2. would it make sense to have a new log for the warning which you could turn off if you don't want to see it.

side issue: if you have a PR for my cloudstore module which adds an "openssl" command that probes for this ,and returns an error code if not satisfied, happy to merge it. good for support calls
The 'hadoop checknative' should be sufficient already..

[steveloughran]

thanks for the feedback

+1 from me

[iwasakims]

@jojochuang I'm going to merge this shortly if there is no additional comment.

[iwasakims]

On CentOS 8, OpensslCipher#initIDs raises exception since the provided openssl-1.1.1 is built with no-sm4 option as I reported in HADOOP-17609(#3019). Message like following appears after this fix.

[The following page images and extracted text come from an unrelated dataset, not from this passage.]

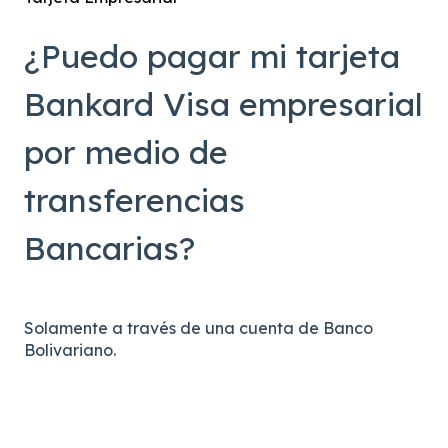
¿Puedo pagar mi tarjeta
Bankard Visa empresarial
por medio de
transferencias
Bancarias?
Solamente a través de una cuenta de Banco
Bolivariano.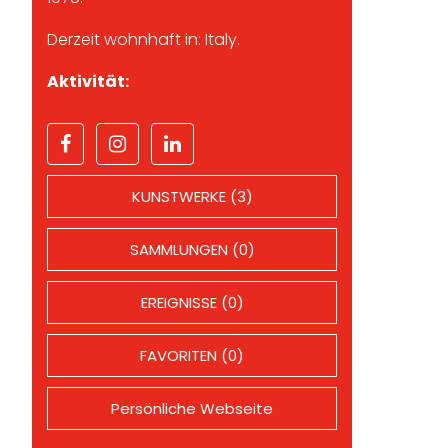
Derzeit wohnhaft in: Italy.
Aktivität:
KUNSTWERKE (3)
SAMMLUNGEN (0)
EREIGNISSE (0)
FAVORITEN (0)
Persönliche Webseite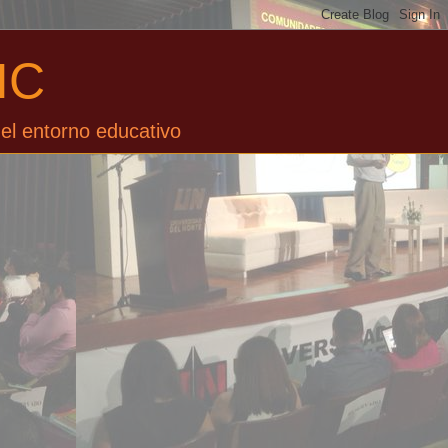
IC
el entorno educativo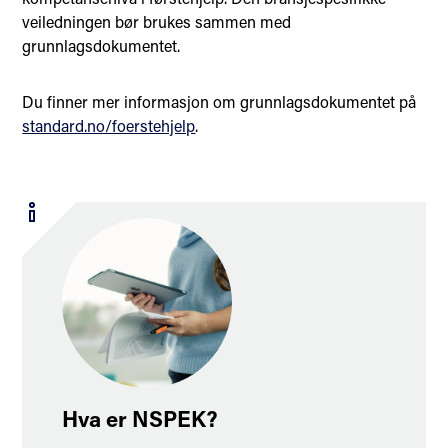
veiledningen bør brukes sammen med
grunnlagsdokumentet.
Du finner mer informasjon om grunnlagsdokumentet på
standard.no/foerstehjelp
.
Hva er NSPEK?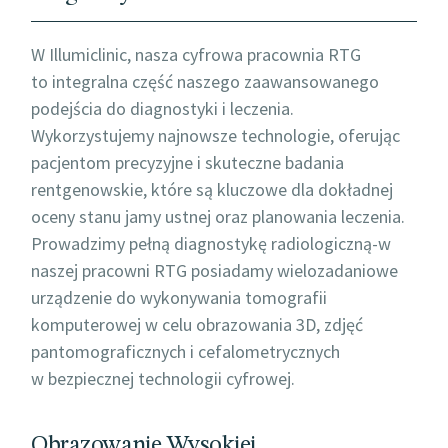
W Illumiclinic, nasza cyfrowa pracownia RTG
to integralna część naszego zaawansowanego
podejścia do diagnostyki i leczenia.
Wykorzystujemy najnowsze technologie, oferując
pacjentom precyzyjne i skuteczne badania
rentgenowskie, które są kluczowe dla dokładnej
oceny stanu jamy ustnej oraz planowania leczenia.
Prowadzimy pełną diagnostykę radiologiczną-w
naszej pracowni RTG posiadamy wielozadaniowe
urządzenie do wykonywania tomografii
komputerowej w celu obrazowania 3D, zdjęć
pantomograficznych i cefalometrycznych
w bezpiecznej technologii cyfrowej.
Obrazowanie Wysokiej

$ bin/hdfs dfs -cat /zone1/README.txt
2021-12-10 09:35:42,766 WARN crypto.OpensslCipher: Failed to load OpenSSL Cipher.
java.lang.UnsatisfiedLinkError: Cannot find AES-CTR/SM4-CTR support, is your version of Openssl new enough?
        at org.apache.hadoop.crypto.OpensslCipher.initIDs(Native Method)
        at org.apache.hadoop.crypto.OpensslCipher.<clinit>(OpensslCipher.java:90)
        at org.apache.hadoop.crypto.OpensslAesCtrCryptoCodec.<init>(OpensslAesCtrCryptoCodec.java:36)
        at sun.reflect.NativeConstructorAccessorImpl.newInstance0(Native Method)
        at sun.reflect.NativeConstructorAccessorImpl.newInstance(NativeConstructorAccessorImpl.java:62)
        at sun.reflect.DelegatingConstructorAccessorImpl.newInstance(DelegatingConstructorAccessorImpl.java:45)
        at java.lang.reflect.Constructor.newInstance(Constructor.java:423)
        at org.apache.hadoop.util.ReflectionUtils.newInstance(ReflectionUtils.java:155)
        at org.apache.hadoop.util.ReflectionUtils.newInstance(ReflectionUtils.java:127)
        at org.apache.hadoop.crypto.CryptoCodec.getInstance(CryptoCodec.java:69)
        at org.apache.hadoop.hdfs.HdfsKMSUtil.getCryptoCodec(HdfsKMSUtil.java:110)
        at org.apache.hadoop.hdfs.HdfsKMSUtil.createWrappedInputStream(HdfsKMSUtil.java:193)
        at org.apache.hadoop.hdfs.DFSClient.createWrappedInputStream(DFSClient.java:972)
        at org.apache.hadoop.hdfs.DistributedFileSystem$4.doCall(DistributedFileSystem.java:340)
        at org.apache.hadoop.hdfs.DistributedFileSystem$4.doCall(DistributedFileSystem.java:334)
        at org.apache.hadoop.fs.FileSystemLinkResolver.resolve(FileSystemLinkResolver.java:81)
        at org.apache.hadoop.hdfs.DistributedFileSystem.open(DistributedFileSystem.java:351)
        at org.apache.hadoop.fs.FileSystem.open(FileSystem.java:974)
        at org.apache.hadoop.fs.shell.Display$Cat.getInputStream(Display.java:108)
        at org.apache.hadoop.fs.shell.Display$Cat.processPath(Display.java:96)
        at org.apache.hadoop.fs.shell.Command.processPathInternal(Command.java:370)
        at org.apache.hadoop.fs.shell.Command.processPaths(Command.java:333)
        at org.apache.hadoop.fs.shell.Command.processPathArgument(Command.java:306)
        at org.apache.hadoop.fs.shell.Command.processArgument(Command.java:288)
        at org.apache.hadoop.fs.shell.Command.processArguments(Command.java:272)
        at org.apache.hadoop.fs.shell.FsCommand.processRawArguments(FsCommand.java:121)
        at org.apache.hadoop.fs.shell.Command.run(Command.java:179)
        at org.apache.hadoop.fs.FsShell.run(FsShell.java:327)
        at org.apache.hadoop.util.ToolRunner.run(ToolRunner.java:81)
        at org.apache.hadoop.util.ToolRunner.run(ToolRunner.java:95)
        at org.apache.hadoop.fs.FsShell.main(FsShell.java:390)
...

[steveloughran]

What do you recommend we do here?

[iwasakims]

@steveloughran I submitted a patch to enable OpensslCipher even the OpenSSL is built without SM4 support on #3019, for existing users of AES/CTR/NoPadding on REEL/CentOS 8.